- Directed by: Salvatore Samperi
- Written by: Giorgio Basile Gianfranco Manfredi Salvatore Samperi
- Starring: Massimo Anzellotti; Enzo Cannavale; Christian De Sica; Simona Mariani; Eros Pagni; Stefano Ruzzante; Tino Schirinzi; Jenny Tamburi; Teo Teocoli; Barbara Bouchet;
- Cinematography: Pasqualino De Santis
- Music by: Gianfranco Manfredi Ricky Gianco
- Distributed by: Titanus
- Release date: 1979;
- Running time: 103 minutes
- Country: Italy
- Language: Italian

= Liquirizia =

Liquirizia (Italian for "Liquorice") is a 1979 Italian teen comedy film written and directed by Salvatore Samperi and starring Massimo Anzellotti, Enzo Cannavale, Christian De Sica, Simona Mariani, Eros Pagni, Stefano Ruzzante, Jenny Tamburi, Teo Teocoli, Tino Schirinzi, and Barbara Bouchet.

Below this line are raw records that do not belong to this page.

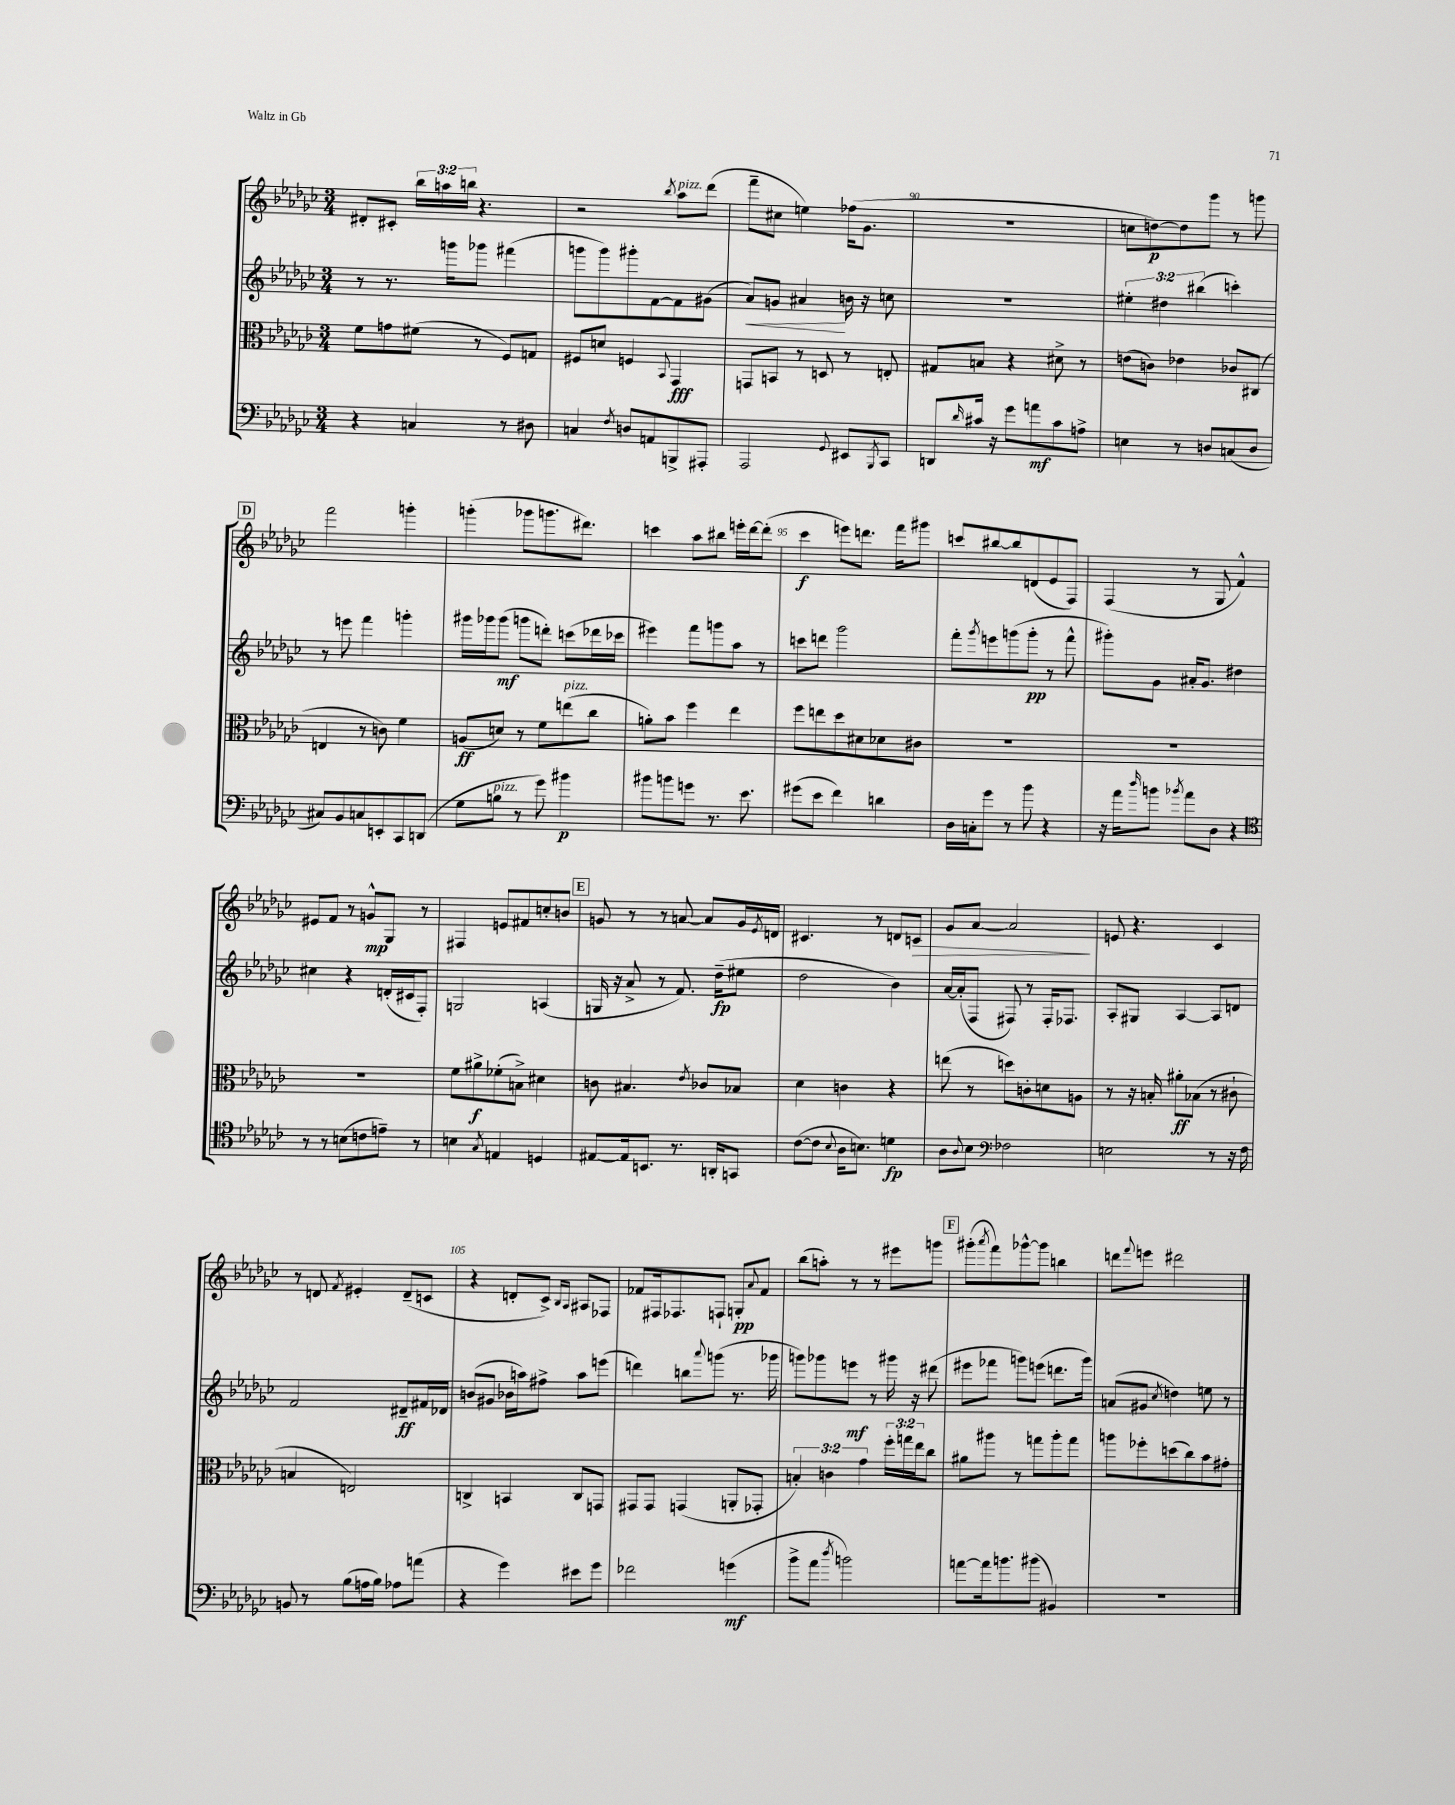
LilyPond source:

<<
\new StaffGroup <<
\new Staff = "s0" {
    \clef treble \key ges \major \numericTimeSignature \time 3/4 \override Staff.TupletNumber.text = #tuplet-number::calc-fraction-text
    dis'8-. cis'8-. \tuplet 3/2 { bes''16 a''16 b''16 } r4. |
    r2 \acciaccatura { bes''8 } aes''8^\markup { \italic "pizz." } des'''8( |
    f'''8-- cis''8 e''4) fes''16( ges'8. |
    R2. |
    c''8 d''8~\p) d''8 ges'''8 r8 g'''8 |
    \mark \markup { \box "D" } f'''2 g'''4-. |
    g'''4-.( ges'''8 g'''8. dis'''8.) |
    c'''4 aes''8 bis''8 e'''16-. des'''16~ des'''8-.( |
    ces'''4\f e'''8) d'''8. f'''16 gis'''8 |
    c'''8 bis''8~ bis''8 d'8( ees'8 f8) |
    f4( r8 ges8 f'4-^) |
    eis'8 f'8 r8 g'8-^\mp ges8 r8 |
    fis4 e'8 fis'8 c''8-. b'8 |
    \mark \markup { \box "E" } g'8 r8 r8 a'8~ a'8 g'16 \acciaccatura { ees'8 } d'16 |
    cis'4. r8 d'8 c'8\> |
    ges'8 aes'8~ aes'2\! |
    e'8 r4. ces'4 |
    r8 d'8 \acciaccatura { f'8 } eis'4-. d'8--( c'8 |
    r4 d'8-. ces'8->) \grace { bes16 aes16 } ais8 fes8 |
    fes'8 fis16 fes8. f8-! g8-.\pp \appoggiatura { aes'8 } fes'8 |
    bes''8( a''8-.) r8 r8 eis'''8 g'''8 |
    \mark \markup { \box "F" } gis'''8-.( \acciaccatura { aes'''8 } f'''8) ges'''8~-^ ges'''8 b''4 |
    d'''8 \appoggiatura { f'''8 } e'''8 dis'''2 \bar "|." |
}
\new Staff = "s1" {
    \clef treble \key ges \major \numericTimeSignature \time 3/4 \override Staff.TupletNumber.text = #tuplet-number::calc-fraction-text
    r8 r8. g'''16 ges'''8 fis'''4( |
    g'''8 g'''8) gis'''8-. f'8~ f'8 gis'8( |
    aes'8\<) g'8 ais'4\! b'16 r16 c''8 |
    R2. |
    \tuplet 3/2 { eis''4-. dis''4 bis''4( } c'''4-.) |
    \mark \markup { \box "D" } r8 e'''8 f'''4 g'''4-. |
    gis'''16 ges'''16 ges'''8\mf( g'''8 d'''8-.) c'''8( des'''16 ces'''16 |
    eis'''4) f'''8 g'''8 aes''8 r8 |
    c'''8 d'''8 ges'''2 |
    f'''8-. \acciaccatura { ges'''8 } e'''8 g'''8( g'''8-.\pp r8 f'''8-^ |
    gis'''8-.) ges'8 ais'16-. ges'8. dis''4 |
    cis''4 r4 d'16-.( cis'16 f8-.) |
    g2 a4( |
    \mark \markup { \box "E" } g16 r16 aes'8-> r8 f'8.) des''16--\fp( eis''8 |
    des''2 bes'4) |
    aes'16~ aes'16-.( f8 fis8) r8 fis16-. fes8. |
    aes8-. gis8 aes4~ aes8 d'8 |
    f'2 dis'8--\ff fis'16 des'16 |
    b'8( gis'8 bes'16 a''16) fis''8-> a''8 e'''8( |
    d'''4) b''8 \appoggiatura { aes'''8 } g'''8( r8. ges'''16 |
    g'''8) ges'''8 e'''8\mf r8 gis'''16 r16 dis'''8( |
    \mark \markup { \box "F" } eis'''8 fes'''8 g'''8) e'''8( d'''8. g'''16) |
    a'8( gis'8 \acciaccatura { ces''8 } d''4) e''8 r8 \bar "|." |
}
\new Staff = "s2" {
    \clef alto \key ges \major \numericTimeSignature \time 3/4 \override Staff.TupletNumber.text = #tuplet-number::calc-fraction-text
    f'8 g'8 fis'8( r8 f8) g8 |
    fis8 d'8 f4 \appoggiatura { bes,8 } ges,4\fff |
    g,8 b,8 r8 d8 r8 e8-. |
    gis8 b8 r4 dis'8-> r8 |
    e'8( c'8) ees'4 ces'8 cis8( |
    \mark \markup { \box "D" } e4 r8 c'8) f'4 |
    a8\ff( d'8) r8 f'8 e''8^\markup { \italic "pizz." }( ces''8 |
    a'8-.) bes'8 f''4 ees''4 |
    f''8 e''8 des''8 dis'8 des'8 cis'8 |
    R2. |
    R2. |
    R2. |
    f'8 ais'8->\f fes'8-.( b8->) dis'4 |
    \mark \markup { \box "E" } c'8 bis4. \acciaccatura { ees'8 } ces'8 bes8 |
    des'4 c'4 r4 |
    e''8( r8 d''8) c'8-. d'8 a8 |
    r8 r16 b16-. ais'8-.\ff bes8( r8 cis'8-! |
    b4 e2) |
    c4-> b,4 c8 g,8 |
    gis,8 gis,8 g,4( a,8-. ges,8-. |
    \tuplet 3/2 { b4-.) c'4 ges'4 } \tuplet 3/2 { f''16-. g''16 ees''16 } ces''8 |
    \mark \markup { \box "F" } ais'8 ais''8 r8 g''8 ais''8-. g''8 |
    a''8 fes''8-. d''8( ces''8) bes'8 gis'8-. \bar "|." |
}
\new Staff = "s3" {
    \clef bass \key ges \major \numericTimeSignature \time 3/4
    r4 c4 r8 dis8 |
    c4 \acciaccatura { f8 } d8 a,8 b,,8-> ais,,8-. |
    aes,,2 \appoggiatura { ges,8 } eis,8 \acciaccatura { bes,,8 } ces,8 |
    d,8 \grace { des'16 } cis'16 r16 ges'8 a'8\mf cis'8 a8-> |
    e4 r8 d8 c8( d8 |
    \mark \markup { \box "D" } cis8) bes,8 c8 e,8-. ces,8 d,8( |
    ges8 b8^\markup { \italic "pizz." } r8 ges'8) bis'4\p |
    bis'8 b'8 g'8 r8. ees'8. |
    gis'8( ees'8 f'4) d'4 |
    des16 c16-. ges'8 r8 bes'8 r4 |
    r16 aes'16 \grace { des''16 } b'8 \acciaccatura { bes'8 } aes'8 des8 r4 |
    \clef tenor r8 r8 b8( c'8 e'8--) r8 |
    b4 \acciaccatura { ges8 } e4 d4 |
    \mark \markup { \box "E" } eis8~ eis16 b,8. r8. a,16-. g,8 |
    ces'8~( ces'8 \appoggiatura { bes8 } aes16 b8.) d'4\fp |
    aes8 \appoggiatura { aes8 } bes8 \clef bass fes2 |
    e2 r8 r16 f16 |
    b,8 r8 bes8( a16 bes16) aes8 a'8( |
    r4 ges'4) eis'8 ges'8 |
    fes'2 g'4\mf( |
    bes'8-> aes'8 \acciaccatura { des''8 } b'2) |
    \mark \markup { \box "F" } a'8~ a'16 b'8. bis'8( bis,4) |
    R2. \bar "|." |
}
>>
>>
\layout { \context { \Score currentBarNumber = #87 \override BarNumber.break-visibility = ##(#f #t #t) barNumberVisibility = #(every-nth-bar-number-visible 5) } }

The film has frequently been labeled as Italy's answer to American Graffiti.

==Plot ==
In 1959, in Padua, Fulvio and Carletto are two friends in their final year of school. Fulvio attends an accounting institute and comes from a working-class family. Despite his father's attempts to introduce him to socialism, Fulvio prefers to follow the latest trends—sports, cars, rock music, and women. Carletto, on the other hand, is enrolled in a classical high school, comes from a wealthy bourgeois family, and dreams of moving to Rome to become a theatrical director.

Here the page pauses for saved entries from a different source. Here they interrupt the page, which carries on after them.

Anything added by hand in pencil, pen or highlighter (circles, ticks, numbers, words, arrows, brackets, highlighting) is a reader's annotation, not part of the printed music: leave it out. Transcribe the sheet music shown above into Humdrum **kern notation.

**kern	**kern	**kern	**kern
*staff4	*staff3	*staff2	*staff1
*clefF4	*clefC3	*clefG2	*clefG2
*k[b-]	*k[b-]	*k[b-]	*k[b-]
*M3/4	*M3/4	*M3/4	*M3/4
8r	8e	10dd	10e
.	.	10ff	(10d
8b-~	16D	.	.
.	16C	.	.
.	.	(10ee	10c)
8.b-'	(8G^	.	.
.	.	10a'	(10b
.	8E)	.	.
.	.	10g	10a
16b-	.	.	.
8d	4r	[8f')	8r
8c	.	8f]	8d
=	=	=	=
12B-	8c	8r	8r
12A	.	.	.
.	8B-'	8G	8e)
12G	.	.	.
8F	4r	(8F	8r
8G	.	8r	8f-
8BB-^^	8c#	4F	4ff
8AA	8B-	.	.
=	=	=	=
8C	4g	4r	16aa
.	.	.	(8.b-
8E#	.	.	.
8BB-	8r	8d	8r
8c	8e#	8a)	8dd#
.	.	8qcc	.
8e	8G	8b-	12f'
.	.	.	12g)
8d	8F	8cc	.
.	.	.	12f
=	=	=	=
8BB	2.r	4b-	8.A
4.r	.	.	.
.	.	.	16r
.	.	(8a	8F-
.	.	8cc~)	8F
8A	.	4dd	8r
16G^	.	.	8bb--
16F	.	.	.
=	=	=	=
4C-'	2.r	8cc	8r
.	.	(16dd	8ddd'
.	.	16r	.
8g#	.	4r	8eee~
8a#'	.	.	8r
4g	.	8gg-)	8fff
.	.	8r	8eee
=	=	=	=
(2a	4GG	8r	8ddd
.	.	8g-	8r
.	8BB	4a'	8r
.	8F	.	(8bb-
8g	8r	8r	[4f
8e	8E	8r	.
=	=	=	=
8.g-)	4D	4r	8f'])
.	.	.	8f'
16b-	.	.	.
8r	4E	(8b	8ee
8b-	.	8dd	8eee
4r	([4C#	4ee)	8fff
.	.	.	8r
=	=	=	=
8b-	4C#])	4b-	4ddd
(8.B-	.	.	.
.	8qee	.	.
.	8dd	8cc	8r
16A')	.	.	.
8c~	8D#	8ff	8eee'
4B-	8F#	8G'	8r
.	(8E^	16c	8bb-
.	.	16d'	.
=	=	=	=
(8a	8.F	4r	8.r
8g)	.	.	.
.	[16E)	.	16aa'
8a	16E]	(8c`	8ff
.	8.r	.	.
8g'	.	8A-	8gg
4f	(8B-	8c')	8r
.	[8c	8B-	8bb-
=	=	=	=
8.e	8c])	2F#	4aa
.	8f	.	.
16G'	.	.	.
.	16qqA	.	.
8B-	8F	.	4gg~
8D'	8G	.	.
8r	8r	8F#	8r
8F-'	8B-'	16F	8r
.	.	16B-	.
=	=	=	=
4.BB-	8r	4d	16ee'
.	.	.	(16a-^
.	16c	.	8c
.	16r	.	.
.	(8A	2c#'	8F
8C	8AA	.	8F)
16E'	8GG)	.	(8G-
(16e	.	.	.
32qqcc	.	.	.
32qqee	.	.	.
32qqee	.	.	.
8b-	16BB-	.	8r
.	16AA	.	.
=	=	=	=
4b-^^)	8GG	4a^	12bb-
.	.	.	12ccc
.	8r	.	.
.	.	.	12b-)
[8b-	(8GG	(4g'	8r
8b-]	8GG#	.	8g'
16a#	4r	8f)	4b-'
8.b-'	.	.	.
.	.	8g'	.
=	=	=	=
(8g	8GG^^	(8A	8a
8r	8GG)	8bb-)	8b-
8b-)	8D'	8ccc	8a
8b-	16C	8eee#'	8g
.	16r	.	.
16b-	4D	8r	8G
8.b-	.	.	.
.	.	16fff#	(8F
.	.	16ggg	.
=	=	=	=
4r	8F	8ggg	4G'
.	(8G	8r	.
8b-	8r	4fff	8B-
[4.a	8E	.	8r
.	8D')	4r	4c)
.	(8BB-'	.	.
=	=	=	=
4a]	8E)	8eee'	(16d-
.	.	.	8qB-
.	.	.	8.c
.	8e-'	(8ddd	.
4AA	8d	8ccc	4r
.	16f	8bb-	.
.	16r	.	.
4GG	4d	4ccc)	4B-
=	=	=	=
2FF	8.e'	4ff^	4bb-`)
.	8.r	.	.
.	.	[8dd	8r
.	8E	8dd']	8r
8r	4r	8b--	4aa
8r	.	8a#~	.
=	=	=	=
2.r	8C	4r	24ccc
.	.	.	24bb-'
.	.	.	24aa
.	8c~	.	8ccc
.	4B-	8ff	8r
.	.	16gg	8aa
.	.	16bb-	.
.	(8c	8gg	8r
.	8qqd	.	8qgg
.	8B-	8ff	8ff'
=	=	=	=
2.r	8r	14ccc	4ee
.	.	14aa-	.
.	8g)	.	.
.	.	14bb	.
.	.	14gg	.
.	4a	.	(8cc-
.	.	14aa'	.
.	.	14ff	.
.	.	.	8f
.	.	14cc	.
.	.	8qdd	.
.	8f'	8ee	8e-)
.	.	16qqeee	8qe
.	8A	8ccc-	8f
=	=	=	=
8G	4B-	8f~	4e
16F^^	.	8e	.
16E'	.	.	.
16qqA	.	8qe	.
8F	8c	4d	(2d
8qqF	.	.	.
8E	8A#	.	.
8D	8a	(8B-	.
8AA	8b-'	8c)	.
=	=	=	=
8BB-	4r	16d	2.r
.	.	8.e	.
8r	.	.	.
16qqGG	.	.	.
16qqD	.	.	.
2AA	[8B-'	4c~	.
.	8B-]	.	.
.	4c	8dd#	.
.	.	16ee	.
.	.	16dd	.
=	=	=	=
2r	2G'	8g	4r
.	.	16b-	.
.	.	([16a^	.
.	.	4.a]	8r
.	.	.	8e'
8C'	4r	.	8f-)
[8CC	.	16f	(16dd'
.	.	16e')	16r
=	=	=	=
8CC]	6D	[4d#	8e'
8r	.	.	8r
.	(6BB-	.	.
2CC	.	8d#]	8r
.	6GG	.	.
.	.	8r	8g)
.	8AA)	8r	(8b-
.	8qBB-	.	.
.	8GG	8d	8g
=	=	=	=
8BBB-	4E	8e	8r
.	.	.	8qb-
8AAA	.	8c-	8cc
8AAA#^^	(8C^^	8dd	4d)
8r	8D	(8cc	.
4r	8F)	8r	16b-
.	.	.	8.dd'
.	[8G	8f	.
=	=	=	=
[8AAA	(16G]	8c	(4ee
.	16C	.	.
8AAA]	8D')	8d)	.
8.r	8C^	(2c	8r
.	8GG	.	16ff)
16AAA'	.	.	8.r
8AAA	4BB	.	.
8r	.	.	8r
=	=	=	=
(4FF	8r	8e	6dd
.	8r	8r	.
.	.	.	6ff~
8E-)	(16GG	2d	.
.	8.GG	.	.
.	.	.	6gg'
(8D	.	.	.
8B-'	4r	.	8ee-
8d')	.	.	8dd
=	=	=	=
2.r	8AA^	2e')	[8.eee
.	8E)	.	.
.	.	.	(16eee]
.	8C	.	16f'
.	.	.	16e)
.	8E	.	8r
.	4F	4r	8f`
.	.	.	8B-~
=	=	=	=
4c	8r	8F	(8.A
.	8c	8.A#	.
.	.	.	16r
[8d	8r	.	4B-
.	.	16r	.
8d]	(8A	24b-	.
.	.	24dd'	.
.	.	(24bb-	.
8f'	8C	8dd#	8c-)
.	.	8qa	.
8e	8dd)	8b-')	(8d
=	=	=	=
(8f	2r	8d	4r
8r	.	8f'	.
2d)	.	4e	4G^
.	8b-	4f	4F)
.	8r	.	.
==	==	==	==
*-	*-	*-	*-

The two decide to organize their end-of-year celebration together, bringing together high school students and accounting students. Their plan is to raise money from the event and have fun. Carletto is responsible for preparing and directing the show, while Fulvio travels to Milan to persuade singer Adriano Celentano to participate. Instead of meeting Celentano, Fulvio encounters a boastful rock singer named Flynt, whom he invites to perform at the show.

With some effort, Carletto convinces Mrs. Raffaella, the mother of a younger student, to lend them a family-owned theater free of charge for the show. The theater is managed by a Neapolitan caretaker who idolizes Eduardo De Filippo and keeps a close eye on the students. The high schoolers prepare various performances, from ballet and opera to Shakespeare, while the accounting students focus on rock songs and variety acts. Among the high school students are Gian Galeazzo Lo Cascio, a naïve wealthy heir engaged to Marina; Giulia, who has a crush on Carletto; the friendly and playful Baffi; and Bartolozzi, the redheaded daughter of a wealthy shoemaker, who is infatuated with Fulvio. The accounting students include the aggressive Maiale and Coen, who often clash with the others.

Raffaella develops feelings for Carletto and helps him believe in himself, encouraging him to keep the show on track. However, when the day of the performance arrives, everything goes wrong. The dance and acting acts are booed by the audience, Flynt proves to be a failure and is kicked out, and a group of former students, led by rock singer Tonazzi, known as "Be-Bop-A-Lula", storms onto the stage and takes control of the scene. The event ends in a violent brawl. Carletto realizes he has failed and asks Raffaella to go to Rome with him, but she politely declines.

After summer vacation, before leaving for the capital, Carletto visits Fulvio at Bartolozzi's shop, where Fulvio now works. There, he hints that he has given in to the girl's advances. Bartolozzi, smiling, looks at them, voraciously chewing a licorice stick.